Bitsnbobs, unluckily my DC don't like playing on their own, so if one is out, the other gets bored easily

But then I don't find I need much time on my own - I prefer to be with others too.

lucysnowe · 09/01/2009 15:25

Thanks for the replies! Didn't know there were so many onlies out there.

It's hard, I suppose I was spoilt for affection when I was little and I feel a bit possessive now about the relationship between me and DD. I take all your points tho. You always hear about siblings squabbling or ignoring each other and nothing about the good parts to the relationship.

Do you ever look at your DCs and think - ah, so that's what its like to have a sister/brother? Does it make you miss what you never had?

OP posts:
bigTillyMint · 10/01/2009 09:39

Yes

As I said, I always wanted siblings and a proper family

LynetteScavo · 10/01/2009 09:45

I'm not an only - but my siblings are all much older than me.

I don't cope atall well with thier sibling arguments, and it absolutely turns my stomach if they hurt each other. - Because I was so much younger than my siblings, they were only ever kind to me.

DH on the other hand has a sister 4 years older than him, and thinks siblings poking each other in the eye is perfectly normal behaviour.
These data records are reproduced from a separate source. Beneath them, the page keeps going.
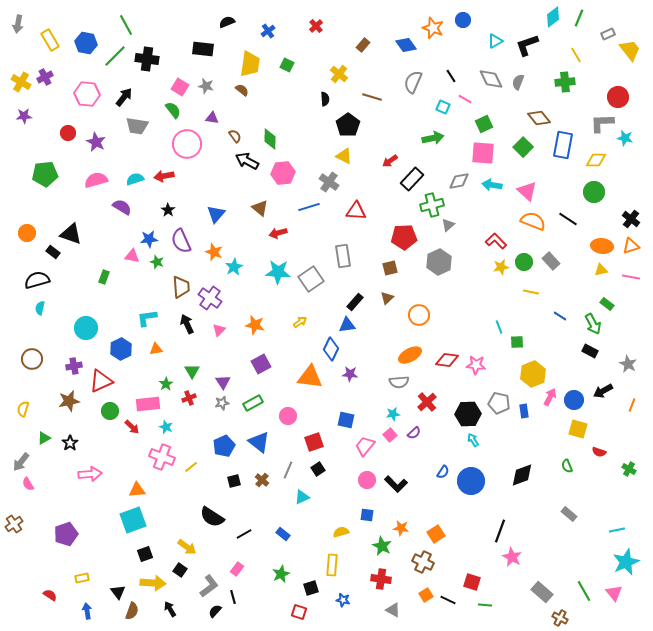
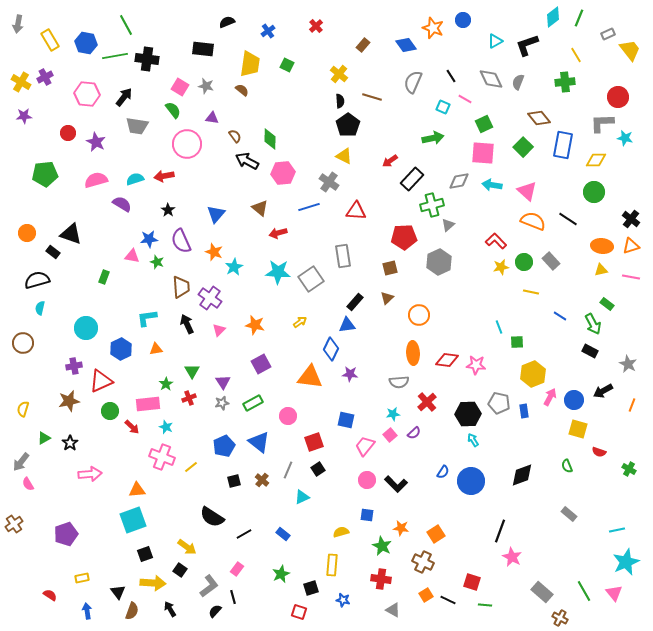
green line at (115, 56): rotated 35 degrees clockwise
black semicircle at (325, 99): moved 15 px right, 2 px down
purple semicircle at (122, 207): moved 3 px up
orange ellipse at (410, 355): moved 3 px right, 2 px up; rotated 65 degrees counterclockwise
brown circle at (32, 359): moved 9 px left, 16 px up
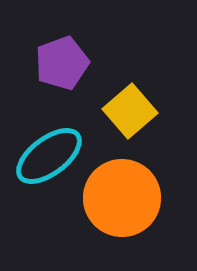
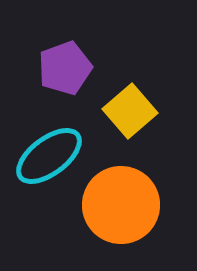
purple pentagon: moved 3 px right, 5 px down
orange circle: moved 1 px left, 7 px down
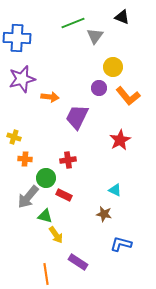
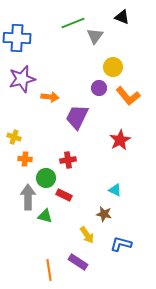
gray arrow: rotated 140 degrees clockwise
yellow arrow: moved 31 px right
orange line: moved 3 px right, 4 px up
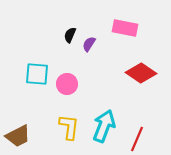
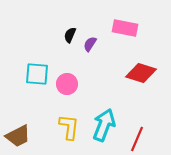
purple semicircle: moved 1 px right
red diamond: rotated 16 degrees counterclockwise
cyan arrow: moved 1 px up
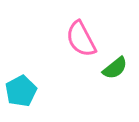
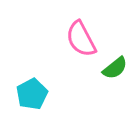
cyan pentagon: moved 11 px right, 3 px down
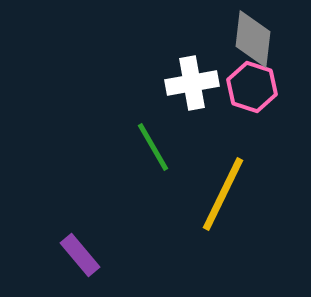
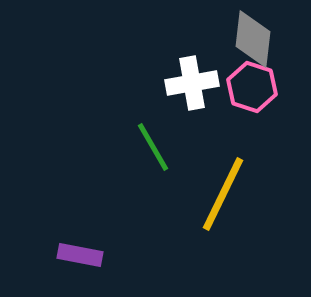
purple rectangle: rotated 39 degrees counterclockwise
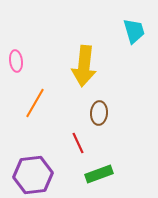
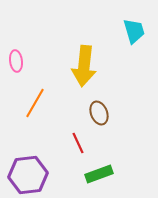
brown ellipse: rotated 25 degrees counterclockwise
purple hexagon: moved 5 px left
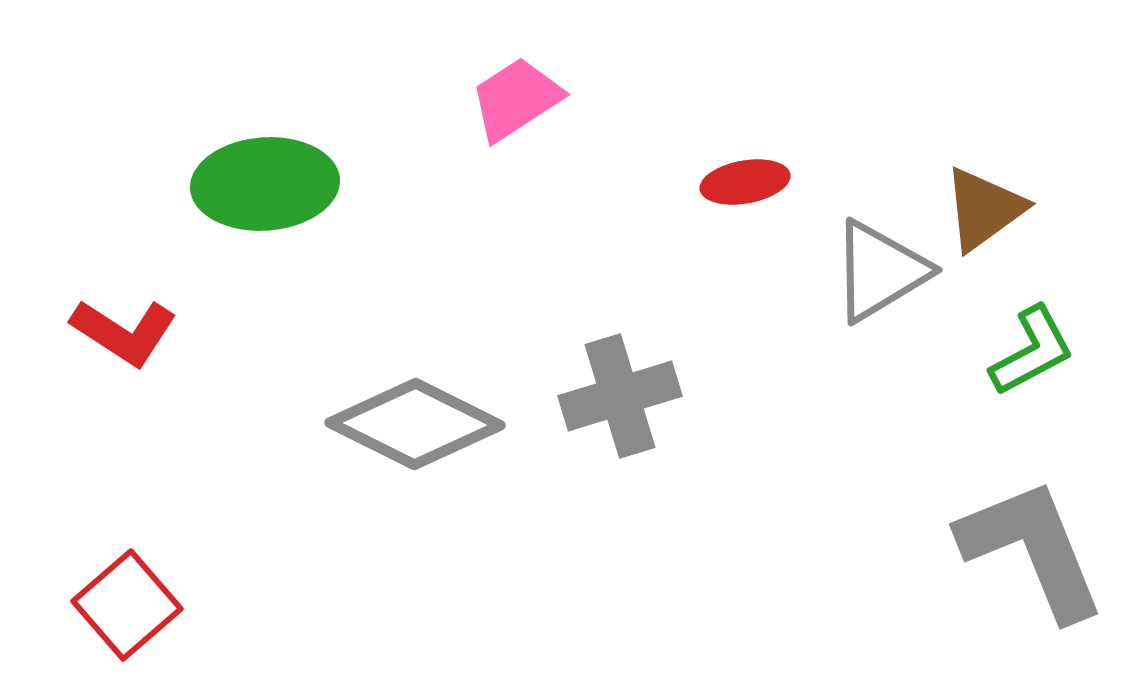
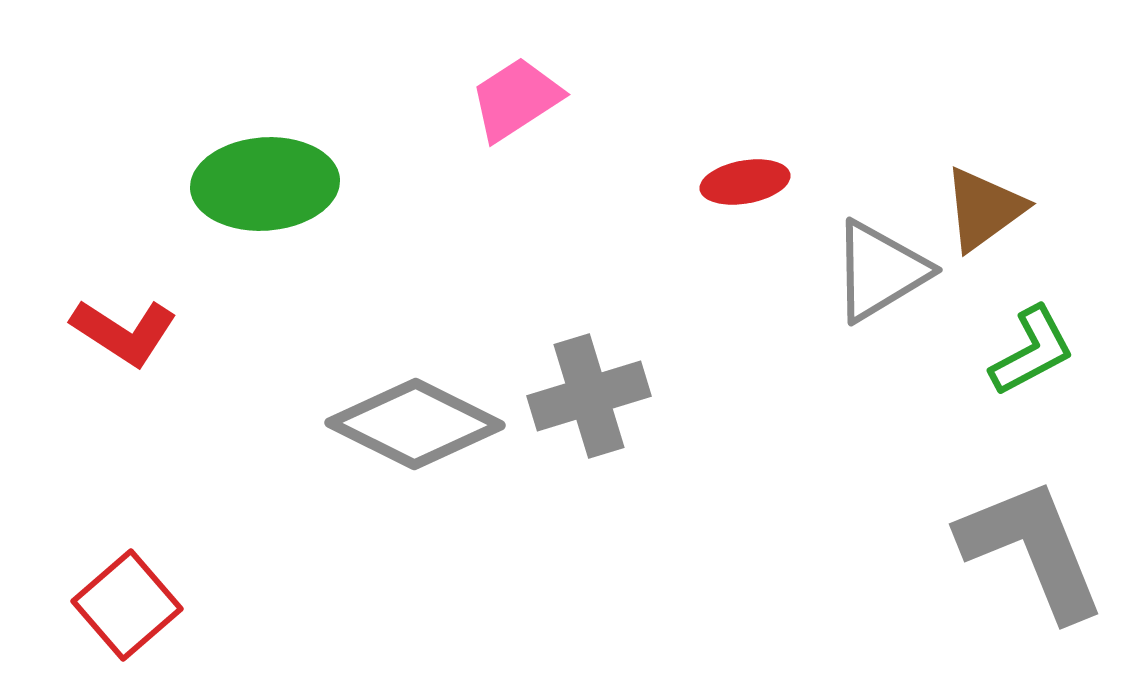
gray cross: moved 31 px left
On the other hand, I am stunned to realise that DS1 would give his life for DS2, despite constantly saying haow much he can't stand him.

I find the whole sibling thing very wierd.

fatzak · 10/01/2009 09:50

Another only one here and I'm so glad that my DSes have each other. I do sometimes look at how close they are and wonder what it would have been like to have that friendship

gremlindolphin · 10/01/2009 18:15

I am a very happy only and now have two dds, I think their relationship is amazing and feel priviledged to have seen the start of it. Most of the time they are lovely together (if very noisy!) They do fight but its fine.

The only time I have really missed siblings is now ie as parents age etc but other than that I have enjoyed the relationship with my parents.

If this is the only worry you have re: having another child then I'd say go for it!

Lotstodo · 10/01/2009 20:05

I was an only child. When I met my partner who has three siblings, I found it difficult to accept, for instance, that a camera that we wanted to use couldn't be used on that occasion as he had bought it jointly with his sister and it was her turn to use it and she was going to a wedding. I found it strange that they would even want to buy a camera together and that he just accepted that his sister wanted to use it and, therefore, was unable to. I was used to my own personal possessions being mine and my own space. I did say to him once that when they both left home, who would have the camera and he thought I was nuts for even thinking that about a camera.

However, I have more than one child and they naturally just know how to share and are very unselfish - my difficulties still lie with the fact that they don't take much pride in their possessions and will borrow each others things without permission and never have a problem with this but because, when I was a child, I kept my things immaculate and had never had to share with siblings. I was not a spoilt child though but I just valued what I had and took care of my things.

benandoli · 10/01/2009 22:15

I am an only and so is my husband, we have three children and seeing their relationship with each other is amazing. Also now I really wish I had siblings to share having children with so hopefully my children will have this.